In summary, using an unbiased structure search based on DFT calculations, we predict a series of stable ionic supersalts PnH4MX4 (Pn = N, P; M = B, Al, Fe; X = Cl, Br) composed of superalkali PnH4 and superhalogen MX4 ions. The reactions MPn+4HX → PnH4MX4 or PnH4X + MX3 → PnH4MX4, which are all exothermic, may render facile and large-scale fabrication of these super-ionic salts. These supersalts form intriguing distorted ZB structures with covalent-like directional bonding. This unique property is attributed to the anisotropy induced by the superatoms. The special configuration enables ferroelectricity with ultra-long ion displacement, as well as ferroelasticity with ultra-large reversible strain. Coupled together, one can realize strain-controllable polarization as well as electrically controllable strain. The ionic bonding features reduce the switching barriers with large deformations to only around ~0.1 eV/f.u.(~10 meV/atom). This is inconceivable in conventional ferroelectrics and ferroelastics because it cannot be sustained due to the brittle nature of covalent bonding. Finally, we show that PH4FeBr4 is triferroics with coupled ferroelectricity, ferroelastcity, and antiferromagnetism, where the spin distribution can be altered via either ferroelastic switching or 90-degree ferroelectric switching.
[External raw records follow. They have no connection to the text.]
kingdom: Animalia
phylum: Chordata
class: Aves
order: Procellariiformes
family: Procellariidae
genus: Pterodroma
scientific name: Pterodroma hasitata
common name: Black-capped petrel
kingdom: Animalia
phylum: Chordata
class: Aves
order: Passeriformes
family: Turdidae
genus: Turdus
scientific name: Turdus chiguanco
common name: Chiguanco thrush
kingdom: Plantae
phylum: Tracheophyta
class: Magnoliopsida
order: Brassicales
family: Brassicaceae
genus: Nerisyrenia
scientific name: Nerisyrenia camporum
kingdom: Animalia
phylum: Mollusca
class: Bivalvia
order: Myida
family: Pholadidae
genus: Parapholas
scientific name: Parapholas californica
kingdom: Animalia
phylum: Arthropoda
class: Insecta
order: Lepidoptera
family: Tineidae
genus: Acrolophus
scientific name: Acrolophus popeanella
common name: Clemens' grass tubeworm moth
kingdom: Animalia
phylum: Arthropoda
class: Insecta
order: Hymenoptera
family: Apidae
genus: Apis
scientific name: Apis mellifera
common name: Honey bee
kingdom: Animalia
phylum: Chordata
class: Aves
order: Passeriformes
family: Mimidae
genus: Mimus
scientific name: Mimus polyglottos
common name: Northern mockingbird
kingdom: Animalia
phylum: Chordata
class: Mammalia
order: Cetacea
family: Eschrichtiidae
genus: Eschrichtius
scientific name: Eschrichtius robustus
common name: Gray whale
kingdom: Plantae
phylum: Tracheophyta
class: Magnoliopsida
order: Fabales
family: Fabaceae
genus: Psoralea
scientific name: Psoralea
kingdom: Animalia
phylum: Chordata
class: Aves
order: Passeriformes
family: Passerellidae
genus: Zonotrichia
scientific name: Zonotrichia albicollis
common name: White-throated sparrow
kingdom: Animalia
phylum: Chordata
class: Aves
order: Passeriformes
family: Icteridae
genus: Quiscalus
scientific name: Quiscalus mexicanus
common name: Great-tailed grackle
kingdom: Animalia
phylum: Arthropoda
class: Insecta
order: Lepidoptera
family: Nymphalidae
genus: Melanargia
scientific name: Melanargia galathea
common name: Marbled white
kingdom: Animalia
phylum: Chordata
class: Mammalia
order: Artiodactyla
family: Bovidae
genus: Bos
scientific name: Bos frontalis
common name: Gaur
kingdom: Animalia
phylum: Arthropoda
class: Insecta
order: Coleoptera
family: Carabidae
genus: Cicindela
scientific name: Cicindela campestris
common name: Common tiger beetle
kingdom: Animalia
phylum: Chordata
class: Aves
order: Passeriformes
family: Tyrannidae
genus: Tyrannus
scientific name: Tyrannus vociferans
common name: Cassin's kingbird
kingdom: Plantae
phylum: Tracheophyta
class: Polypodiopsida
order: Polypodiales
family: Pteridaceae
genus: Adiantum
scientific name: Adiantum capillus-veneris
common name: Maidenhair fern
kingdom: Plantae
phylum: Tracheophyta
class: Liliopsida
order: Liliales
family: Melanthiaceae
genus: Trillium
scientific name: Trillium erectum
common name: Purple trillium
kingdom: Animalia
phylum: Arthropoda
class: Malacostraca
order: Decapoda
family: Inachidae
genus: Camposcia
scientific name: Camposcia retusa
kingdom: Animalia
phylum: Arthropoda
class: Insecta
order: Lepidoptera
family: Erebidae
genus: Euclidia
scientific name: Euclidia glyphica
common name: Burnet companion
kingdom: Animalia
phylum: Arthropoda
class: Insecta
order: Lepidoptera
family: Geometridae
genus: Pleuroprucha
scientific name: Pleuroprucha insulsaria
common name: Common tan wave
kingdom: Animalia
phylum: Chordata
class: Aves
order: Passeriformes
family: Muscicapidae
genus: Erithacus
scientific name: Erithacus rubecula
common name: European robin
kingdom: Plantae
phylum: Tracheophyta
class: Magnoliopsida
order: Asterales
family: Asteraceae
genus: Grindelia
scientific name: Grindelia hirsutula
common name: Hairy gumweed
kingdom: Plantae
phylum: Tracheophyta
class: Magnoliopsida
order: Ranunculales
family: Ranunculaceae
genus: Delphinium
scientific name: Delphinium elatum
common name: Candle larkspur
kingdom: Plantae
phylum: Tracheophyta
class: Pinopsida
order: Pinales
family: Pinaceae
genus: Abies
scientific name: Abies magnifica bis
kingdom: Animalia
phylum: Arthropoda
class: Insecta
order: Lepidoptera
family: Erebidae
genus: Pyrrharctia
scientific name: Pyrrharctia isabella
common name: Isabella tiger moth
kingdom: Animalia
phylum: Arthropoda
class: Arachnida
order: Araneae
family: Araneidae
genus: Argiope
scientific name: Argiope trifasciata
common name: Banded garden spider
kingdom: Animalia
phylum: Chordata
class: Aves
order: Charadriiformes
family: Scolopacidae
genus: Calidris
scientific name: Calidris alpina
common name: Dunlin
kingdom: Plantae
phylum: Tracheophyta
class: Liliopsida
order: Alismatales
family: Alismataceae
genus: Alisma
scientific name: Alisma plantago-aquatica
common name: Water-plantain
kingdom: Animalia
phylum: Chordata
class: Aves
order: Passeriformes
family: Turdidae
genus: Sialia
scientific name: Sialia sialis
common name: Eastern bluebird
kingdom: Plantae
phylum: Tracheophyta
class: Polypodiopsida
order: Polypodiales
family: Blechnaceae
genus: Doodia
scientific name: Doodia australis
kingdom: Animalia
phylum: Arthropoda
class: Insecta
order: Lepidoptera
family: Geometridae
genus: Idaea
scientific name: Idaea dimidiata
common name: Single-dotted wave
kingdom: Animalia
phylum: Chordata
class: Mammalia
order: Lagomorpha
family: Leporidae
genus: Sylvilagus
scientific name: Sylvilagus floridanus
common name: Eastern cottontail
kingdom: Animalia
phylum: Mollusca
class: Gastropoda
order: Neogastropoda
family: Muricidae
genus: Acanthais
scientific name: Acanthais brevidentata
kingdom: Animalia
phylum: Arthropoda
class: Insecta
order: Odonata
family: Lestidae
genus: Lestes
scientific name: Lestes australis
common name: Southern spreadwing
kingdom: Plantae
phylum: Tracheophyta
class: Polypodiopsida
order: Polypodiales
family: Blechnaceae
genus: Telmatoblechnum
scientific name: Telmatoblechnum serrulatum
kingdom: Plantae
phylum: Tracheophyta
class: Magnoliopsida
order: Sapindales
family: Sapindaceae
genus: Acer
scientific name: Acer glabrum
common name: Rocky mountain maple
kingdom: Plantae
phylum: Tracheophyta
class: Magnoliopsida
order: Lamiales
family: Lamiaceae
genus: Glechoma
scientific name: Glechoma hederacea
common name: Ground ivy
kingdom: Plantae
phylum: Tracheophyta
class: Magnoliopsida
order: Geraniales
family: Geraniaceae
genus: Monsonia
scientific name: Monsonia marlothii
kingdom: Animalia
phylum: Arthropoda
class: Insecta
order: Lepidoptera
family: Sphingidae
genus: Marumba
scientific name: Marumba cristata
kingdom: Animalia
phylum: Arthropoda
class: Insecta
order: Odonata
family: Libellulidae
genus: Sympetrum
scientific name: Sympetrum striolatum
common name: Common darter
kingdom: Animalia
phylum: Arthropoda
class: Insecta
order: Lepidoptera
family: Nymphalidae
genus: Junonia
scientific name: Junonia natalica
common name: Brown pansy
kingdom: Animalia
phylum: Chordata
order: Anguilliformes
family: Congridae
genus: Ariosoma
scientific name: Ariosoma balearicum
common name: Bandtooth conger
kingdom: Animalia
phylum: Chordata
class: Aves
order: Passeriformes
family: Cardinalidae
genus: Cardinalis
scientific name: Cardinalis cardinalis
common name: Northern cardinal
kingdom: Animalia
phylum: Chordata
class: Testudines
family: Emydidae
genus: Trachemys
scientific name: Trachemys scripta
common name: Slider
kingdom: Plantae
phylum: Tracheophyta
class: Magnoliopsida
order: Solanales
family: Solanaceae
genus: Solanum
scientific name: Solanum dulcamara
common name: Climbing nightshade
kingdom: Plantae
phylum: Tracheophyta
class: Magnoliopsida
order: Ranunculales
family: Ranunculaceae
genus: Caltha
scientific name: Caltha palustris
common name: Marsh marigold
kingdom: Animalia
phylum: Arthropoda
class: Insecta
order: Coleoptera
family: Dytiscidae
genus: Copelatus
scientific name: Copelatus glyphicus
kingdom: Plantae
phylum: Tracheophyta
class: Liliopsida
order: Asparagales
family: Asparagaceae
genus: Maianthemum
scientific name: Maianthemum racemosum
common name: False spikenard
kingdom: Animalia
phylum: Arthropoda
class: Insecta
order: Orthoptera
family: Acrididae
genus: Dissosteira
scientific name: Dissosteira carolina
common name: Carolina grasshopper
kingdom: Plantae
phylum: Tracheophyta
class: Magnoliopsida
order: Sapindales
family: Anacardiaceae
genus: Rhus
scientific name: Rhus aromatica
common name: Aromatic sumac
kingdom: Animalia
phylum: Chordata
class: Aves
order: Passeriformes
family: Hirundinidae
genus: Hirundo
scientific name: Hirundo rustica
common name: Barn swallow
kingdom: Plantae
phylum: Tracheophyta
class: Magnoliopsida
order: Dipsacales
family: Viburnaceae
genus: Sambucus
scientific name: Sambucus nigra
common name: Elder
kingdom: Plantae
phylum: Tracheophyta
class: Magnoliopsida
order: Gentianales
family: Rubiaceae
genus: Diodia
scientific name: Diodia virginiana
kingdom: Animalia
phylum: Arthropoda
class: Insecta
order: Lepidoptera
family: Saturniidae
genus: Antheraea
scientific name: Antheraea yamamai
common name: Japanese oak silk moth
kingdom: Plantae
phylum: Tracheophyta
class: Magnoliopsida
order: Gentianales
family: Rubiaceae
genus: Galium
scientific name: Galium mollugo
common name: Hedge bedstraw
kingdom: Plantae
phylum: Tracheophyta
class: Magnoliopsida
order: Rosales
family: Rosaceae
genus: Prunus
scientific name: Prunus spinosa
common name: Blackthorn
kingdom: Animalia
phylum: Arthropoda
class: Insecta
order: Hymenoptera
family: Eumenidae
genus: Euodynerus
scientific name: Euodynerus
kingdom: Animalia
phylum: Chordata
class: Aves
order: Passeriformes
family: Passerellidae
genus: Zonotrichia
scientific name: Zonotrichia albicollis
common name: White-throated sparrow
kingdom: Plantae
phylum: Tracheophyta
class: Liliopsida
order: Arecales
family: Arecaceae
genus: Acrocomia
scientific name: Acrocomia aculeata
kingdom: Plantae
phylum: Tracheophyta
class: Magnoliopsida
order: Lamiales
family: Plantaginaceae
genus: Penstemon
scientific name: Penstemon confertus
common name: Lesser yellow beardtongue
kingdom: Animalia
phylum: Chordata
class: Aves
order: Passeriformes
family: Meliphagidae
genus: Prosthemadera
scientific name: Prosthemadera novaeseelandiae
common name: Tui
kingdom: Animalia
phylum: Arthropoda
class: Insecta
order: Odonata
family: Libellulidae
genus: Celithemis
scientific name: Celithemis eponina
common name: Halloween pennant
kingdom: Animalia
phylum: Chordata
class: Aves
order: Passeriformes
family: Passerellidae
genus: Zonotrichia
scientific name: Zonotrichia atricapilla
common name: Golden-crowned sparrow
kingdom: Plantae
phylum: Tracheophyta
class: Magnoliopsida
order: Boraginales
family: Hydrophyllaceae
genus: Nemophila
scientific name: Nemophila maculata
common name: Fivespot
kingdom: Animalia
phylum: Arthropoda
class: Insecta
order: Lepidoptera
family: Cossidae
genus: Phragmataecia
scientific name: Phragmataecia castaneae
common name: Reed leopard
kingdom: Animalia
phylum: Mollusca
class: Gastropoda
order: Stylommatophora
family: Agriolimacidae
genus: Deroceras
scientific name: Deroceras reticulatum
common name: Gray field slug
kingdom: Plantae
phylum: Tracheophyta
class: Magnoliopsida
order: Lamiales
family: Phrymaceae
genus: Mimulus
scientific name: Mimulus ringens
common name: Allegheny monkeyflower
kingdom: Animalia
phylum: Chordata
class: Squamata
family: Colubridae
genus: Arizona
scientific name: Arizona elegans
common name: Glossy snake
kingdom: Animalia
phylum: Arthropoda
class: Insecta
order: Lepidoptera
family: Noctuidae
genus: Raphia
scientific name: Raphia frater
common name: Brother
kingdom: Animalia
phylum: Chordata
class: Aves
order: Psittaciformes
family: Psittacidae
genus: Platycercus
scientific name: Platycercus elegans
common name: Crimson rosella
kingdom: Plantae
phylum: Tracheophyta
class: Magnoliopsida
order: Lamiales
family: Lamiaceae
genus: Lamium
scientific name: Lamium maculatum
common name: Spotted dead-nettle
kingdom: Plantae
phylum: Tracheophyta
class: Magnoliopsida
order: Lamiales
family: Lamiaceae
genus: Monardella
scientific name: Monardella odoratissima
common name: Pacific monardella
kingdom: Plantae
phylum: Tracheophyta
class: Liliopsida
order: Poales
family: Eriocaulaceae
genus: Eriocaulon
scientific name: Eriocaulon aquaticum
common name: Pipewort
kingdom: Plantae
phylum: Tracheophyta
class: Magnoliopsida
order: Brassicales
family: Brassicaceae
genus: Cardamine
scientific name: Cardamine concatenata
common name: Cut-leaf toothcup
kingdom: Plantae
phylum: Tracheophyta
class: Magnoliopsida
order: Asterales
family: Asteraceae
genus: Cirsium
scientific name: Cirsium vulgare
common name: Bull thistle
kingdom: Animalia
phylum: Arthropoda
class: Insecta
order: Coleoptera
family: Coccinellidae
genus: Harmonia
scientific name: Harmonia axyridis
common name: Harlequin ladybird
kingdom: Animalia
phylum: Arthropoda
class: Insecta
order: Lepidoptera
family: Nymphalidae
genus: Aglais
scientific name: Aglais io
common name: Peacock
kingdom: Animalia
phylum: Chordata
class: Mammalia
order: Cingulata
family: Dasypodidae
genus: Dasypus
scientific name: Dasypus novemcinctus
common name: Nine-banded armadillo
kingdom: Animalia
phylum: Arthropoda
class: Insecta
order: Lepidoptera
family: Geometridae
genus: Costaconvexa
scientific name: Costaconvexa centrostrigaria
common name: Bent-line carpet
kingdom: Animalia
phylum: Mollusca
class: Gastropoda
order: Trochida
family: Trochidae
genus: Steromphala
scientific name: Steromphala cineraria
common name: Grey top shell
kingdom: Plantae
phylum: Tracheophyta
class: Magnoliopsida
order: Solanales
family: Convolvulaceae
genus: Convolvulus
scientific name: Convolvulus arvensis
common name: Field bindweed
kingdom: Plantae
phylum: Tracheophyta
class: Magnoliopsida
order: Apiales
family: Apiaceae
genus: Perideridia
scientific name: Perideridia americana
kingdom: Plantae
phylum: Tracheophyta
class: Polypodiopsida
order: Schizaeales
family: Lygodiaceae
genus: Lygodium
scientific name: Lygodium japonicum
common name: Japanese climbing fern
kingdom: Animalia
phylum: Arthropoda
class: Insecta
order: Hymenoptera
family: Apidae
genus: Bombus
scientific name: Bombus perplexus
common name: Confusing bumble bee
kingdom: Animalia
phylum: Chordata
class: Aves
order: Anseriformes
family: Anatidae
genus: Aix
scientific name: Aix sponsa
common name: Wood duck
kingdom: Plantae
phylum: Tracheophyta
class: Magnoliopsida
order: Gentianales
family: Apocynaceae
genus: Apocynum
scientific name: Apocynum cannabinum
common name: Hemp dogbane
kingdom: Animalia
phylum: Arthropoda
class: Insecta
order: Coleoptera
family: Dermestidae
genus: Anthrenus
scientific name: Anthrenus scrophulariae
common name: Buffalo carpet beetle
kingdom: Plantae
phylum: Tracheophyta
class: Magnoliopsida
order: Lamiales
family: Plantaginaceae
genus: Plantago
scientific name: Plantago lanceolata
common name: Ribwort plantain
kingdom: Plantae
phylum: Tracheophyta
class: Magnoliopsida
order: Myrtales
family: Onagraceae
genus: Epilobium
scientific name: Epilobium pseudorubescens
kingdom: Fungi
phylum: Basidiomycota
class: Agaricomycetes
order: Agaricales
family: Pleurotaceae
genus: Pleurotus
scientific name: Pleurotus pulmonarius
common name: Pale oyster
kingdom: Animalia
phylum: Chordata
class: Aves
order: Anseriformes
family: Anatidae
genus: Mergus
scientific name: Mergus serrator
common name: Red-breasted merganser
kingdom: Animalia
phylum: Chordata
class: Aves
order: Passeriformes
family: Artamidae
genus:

Since supersalts and triferroics are both long-sought but still elusive to date, our findings offer new ideas to stimulate experimental efforts in these fields.

Methods

Our theoretical calculations are based on density-functional-theory (DFT) methodologys implemented in the Vienna Ab initio Simulation Package (VASP 5.3) code44,45. The Perdew–Burke–Ernzerhof46 functional within the generalized gradient approximation for the exchange and correlation potential, together with the projector-augmented wave47 method, are adopted. The kinetic energy cut-off is set to 520 eV in all calculations. The Brillouin zones are sampled by Monkhorst−Pack scheme48, which is set to 5 × 7 × 5 for the unit cell. The shape and volume of each unit cell are fully optimized, and the convergence threshold for self-consistent-field iteration is set to 10−6 eV. Computed forces at all atomic sites are less than 0.01 eV/Å after geometry optimization. The van der Waals interactions are taken into consideration by using DFT-D3 functional of Grimme49. The Berry phase method50 is employed to evaluate ferroelectric polarizations, while the ferroelectric/ferroelastic switching pathway is obtained by using a generalized solid-state elastic band (G-SSNEB) method51. The phonon calculations are performed using the finite displacement method as implemented in the PHONOPY program52. An unbiased swarm-intelligence structural method based on the particle swarm optimization (PSO) technique implemented in the Crystal structure AnaLYsis by Particle Swarm Optimization (CALYPSO) code53,54,55 is employed to search for low-energy structures of supersalts. For the PSO algorithm, the behavior of each individual is affected by either the best local or the best global individual to help it fly through the hyperspace. Moreover, an individual can learn from its past experiences to adjust its flying speed and direction, so all the individuals in the swarm can quickly converge to the global position. All 230 space groups are allowed for generation of structures, and 60% of the low-energy structures in previous generation are produced by PSO, while the rest are randomly generated with symmetry constraints.